Objective HSP90 is a member of heat shock proteins (HSPs) family which produces in response to environmental stress factors and has different roles in cells. In this study, the differential expression of HSP90 gene during the day and its relationship with ambient temperature and foraging rate of worker bees were investigated. Material and methods The worker bees’ commuting in front of hive and ambient temperature in five different times of day (at 7: 00, 9: 30, 12: 00, 14: 30 and 17: 00) were recorded for three days. The relative transcription level of HSP90 gene was measured in those times using real-time PCR method. The effects of day and different times in a day were subjected to the model as random and fixed effects, respectively, for analyzing worker bees’ commuting and ambient temperature. The regression between these traits was also run. Results Results showed that time of day has significant effect on ambient temperature, worker bees’ commuting and relative expression of HSP90 (P < 0. 01). The highest and lowest ambient temperature were recorded at 12: 00 pm and 7: 00 am, respectively.
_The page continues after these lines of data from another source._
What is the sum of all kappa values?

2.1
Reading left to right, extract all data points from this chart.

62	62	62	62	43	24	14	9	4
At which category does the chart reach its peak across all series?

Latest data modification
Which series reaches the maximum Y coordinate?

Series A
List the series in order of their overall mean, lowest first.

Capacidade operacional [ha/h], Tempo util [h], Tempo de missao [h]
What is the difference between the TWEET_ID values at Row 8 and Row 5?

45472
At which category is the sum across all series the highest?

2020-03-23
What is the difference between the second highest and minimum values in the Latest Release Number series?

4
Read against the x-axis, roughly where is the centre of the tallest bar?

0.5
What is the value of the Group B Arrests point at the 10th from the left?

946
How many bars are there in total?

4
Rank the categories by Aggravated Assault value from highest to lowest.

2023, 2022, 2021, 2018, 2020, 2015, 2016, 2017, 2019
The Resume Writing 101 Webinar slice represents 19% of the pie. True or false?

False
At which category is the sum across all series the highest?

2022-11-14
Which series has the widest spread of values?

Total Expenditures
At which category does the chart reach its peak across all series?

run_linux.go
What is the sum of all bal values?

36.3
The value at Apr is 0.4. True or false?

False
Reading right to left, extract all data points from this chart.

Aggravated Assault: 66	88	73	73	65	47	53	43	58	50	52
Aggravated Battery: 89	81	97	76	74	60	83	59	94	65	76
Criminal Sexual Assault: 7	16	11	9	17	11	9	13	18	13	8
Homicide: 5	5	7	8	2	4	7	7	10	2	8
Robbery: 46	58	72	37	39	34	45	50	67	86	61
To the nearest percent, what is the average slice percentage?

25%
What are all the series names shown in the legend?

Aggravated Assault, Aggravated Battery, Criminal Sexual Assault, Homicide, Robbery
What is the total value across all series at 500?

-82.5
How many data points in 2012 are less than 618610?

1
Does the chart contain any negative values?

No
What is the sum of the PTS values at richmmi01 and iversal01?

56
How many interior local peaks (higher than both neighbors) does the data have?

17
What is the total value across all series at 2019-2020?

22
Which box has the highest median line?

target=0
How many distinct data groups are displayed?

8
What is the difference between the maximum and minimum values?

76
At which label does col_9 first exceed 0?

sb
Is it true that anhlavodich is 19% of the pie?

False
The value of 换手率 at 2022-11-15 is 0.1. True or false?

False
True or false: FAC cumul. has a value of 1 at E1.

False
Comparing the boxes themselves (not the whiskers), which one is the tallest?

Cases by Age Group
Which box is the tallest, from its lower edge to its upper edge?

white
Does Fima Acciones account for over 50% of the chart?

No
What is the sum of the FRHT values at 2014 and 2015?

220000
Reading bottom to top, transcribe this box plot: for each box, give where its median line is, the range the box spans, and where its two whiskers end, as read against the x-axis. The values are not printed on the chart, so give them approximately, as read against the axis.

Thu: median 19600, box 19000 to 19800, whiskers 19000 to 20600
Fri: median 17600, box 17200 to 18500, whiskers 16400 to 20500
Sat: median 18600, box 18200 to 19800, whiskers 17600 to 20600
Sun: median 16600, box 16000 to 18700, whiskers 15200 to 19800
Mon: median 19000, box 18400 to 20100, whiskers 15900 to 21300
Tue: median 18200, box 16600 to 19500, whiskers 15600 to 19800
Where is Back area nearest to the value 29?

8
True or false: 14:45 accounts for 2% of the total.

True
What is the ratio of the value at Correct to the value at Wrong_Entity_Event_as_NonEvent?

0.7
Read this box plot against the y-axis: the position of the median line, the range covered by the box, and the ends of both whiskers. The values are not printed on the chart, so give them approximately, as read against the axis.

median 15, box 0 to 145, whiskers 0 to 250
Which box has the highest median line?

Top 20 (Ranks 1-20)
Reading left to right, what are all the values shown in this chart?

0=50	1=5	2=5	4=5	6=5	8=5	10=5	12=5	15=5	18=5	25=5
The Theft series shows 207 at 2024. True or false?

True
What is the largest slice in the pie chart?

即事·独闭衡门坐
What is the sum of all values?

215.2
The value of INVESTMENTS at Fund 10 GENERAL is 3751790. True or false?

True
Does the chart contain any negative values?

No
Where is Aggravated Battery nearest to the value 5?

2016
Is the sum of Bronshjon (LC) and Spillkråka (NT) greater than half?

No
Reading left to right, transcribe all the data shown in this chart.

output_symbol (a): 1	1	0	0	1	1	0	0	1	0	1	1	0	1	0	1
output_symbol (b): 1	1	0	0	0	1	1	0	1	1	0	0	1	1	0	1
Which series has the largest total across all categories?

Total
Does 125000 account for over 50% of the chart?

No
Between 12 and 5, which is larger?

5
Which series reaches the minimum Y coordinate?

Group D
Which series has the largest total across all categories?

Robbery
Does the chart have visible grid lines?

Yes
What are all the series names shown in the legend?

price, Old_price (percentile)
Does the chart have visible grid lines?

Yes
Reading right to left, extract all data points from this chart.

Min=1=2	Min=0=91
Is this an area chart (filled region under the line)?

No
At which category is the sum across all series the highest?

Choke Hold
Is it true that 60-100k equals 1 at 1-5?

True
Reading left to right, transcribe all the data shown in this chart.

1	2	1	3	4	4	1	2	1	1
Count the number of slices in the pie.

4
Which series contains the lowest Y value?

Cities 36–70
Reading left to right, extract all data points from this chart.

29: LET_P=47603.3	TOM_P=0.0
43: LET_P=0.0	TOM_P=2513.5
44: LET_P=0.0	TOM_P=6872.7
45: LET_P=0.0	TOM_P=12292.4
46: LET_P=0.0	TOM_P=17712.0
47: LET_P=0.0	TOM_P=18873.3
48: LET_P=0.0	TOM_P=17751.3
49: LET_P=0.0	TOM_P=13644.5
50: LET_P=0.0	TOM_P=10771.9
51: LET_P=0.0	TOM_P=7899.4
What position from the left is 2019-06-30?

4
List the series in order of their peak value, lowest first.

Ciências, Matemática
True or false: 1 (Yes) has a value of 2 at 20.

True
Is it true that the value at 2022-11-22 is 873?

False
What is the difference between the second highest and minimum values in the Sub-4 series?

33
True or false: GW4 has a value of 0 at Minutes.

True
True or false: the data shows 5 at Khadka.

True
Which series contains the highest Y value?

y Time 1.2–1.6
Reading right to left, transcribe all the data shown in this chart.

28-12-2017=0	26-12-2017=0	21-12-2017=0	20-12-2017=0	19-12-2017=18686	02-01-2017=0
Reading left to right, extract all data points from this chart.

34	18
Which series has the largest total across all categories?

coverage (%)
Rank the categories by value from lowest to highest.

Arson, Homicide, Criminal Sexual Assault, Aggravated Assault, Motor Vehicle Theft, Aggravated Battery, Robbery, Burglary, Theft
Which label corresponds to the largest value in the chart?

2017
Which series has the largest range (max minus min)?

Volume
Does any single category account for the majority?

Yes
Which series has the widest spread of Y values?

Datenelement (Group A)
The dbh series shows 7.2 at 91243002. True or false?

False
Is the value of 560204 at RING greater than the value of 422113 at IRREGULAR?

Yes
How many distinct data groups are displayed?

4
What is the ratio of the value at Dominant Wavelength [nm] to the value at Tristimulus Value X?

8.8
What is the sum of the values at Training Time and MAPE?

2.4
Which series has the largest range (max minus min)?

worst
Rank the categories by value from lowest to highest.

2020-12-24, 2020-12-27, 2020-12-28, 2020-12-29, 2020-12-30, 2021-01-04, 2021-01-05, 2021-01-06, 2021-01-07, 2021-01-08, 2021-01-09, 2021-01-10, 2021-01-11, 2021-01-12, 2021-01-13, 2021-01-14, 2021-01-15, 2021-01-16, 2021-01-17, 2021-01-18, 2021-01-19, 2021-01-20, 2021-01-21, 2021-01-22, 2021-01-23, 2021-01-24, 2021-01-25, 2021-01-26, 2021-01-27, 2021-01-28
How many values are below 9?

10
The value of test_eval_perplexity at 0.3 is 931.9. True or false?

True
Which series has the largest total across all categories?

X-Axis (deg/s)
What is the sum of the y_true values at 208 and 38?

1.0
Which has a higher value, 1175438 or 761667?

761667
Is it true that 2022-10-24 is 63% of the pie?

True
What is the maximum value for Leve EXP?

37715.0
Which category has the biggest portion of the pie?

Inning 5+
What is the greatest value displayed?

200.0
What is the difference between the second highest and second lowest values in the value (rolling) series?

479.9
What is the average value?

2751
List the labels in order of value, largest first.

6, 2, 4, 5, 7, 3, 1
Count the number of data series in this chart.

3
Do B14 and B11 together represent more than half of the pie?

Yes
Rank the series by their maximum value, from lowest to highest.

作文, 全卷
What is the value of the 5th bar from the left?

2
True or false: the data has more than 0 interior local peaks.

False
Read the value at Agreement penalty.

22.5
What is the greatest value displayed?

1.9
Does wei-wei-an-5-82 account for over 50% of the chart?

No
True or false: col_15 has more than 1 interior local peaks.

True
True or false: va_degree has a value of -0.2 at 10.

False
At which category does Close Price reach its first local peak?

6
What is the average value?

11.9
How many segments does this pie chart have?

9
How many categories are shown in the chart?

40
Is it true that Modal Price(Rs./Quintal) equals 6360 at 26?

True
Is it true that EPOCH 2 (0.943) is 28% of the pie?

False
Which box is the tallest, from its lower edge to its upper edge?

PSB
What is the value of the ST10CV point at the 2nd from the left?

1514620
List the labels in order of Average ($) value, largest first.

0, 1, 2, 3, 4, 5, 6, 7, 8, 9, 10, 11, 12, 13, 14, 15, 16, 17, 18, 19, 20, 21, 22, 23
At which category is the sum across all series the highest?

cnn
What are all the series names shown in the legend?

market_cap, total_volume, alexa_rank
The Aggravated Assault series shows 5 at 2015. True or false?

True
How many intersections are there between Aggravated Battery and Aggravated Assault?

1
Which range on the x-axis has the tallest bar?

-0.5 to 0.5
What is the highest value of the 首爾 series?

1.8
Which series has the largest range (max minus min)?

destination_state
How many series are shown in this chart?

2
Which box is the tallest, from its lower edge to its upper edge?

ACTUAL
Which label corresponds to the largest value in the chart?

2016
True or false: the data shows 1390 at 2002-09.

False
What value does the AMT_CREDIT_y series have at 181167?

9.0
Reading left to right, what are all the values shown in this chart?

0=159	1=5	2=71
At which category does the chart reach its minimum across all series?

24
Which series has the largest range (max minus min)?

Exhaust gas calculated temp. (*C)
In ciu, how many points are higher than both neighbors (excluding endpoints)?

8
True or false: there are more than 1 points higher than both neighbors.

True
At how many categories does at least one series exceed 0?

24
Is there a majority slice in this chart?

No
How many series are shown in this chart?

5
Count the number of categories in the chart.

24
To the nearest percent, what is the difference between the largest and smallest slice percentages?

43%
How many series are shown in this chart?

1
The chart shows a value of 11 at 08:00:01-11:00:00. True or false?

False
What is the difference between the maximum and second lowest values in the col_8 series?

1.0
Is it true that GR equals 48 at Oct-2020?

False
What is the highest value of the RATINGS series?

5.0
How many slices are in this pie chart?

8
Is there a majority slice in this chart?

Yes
The highest and least worker bees’ commuting were obtained at 17: 00 and 12: 00 pm, respectively. In addition, the highest and lowest HSP90 gene transcription level were recorded at 62: 00 pm and 7: 00 am o’ clock, respectively. The regression analysis revealed that worker bees’ commuting and relative expression of HSP90 gene were increased with increasing of ambient temperature; the commuting of bees was reduced in temperature above 39 ̊ C. Furthermore, the worker bees’ commuting was increased with increasing of HSP90 expression to three-fold, which was decreased with more relative expression level. Conclusion In general, the trend of worker bees’ commuting, ambient temperature, and relative expression of HSP90 gene were clear during the day. When the ambient temperature was increased, the relative transcription level of HSP90 gene was increased in response to heat stress, while the number of commuter bees was decreased. The management of heat shock can be recommended to improve nectar gathering by commuter bees.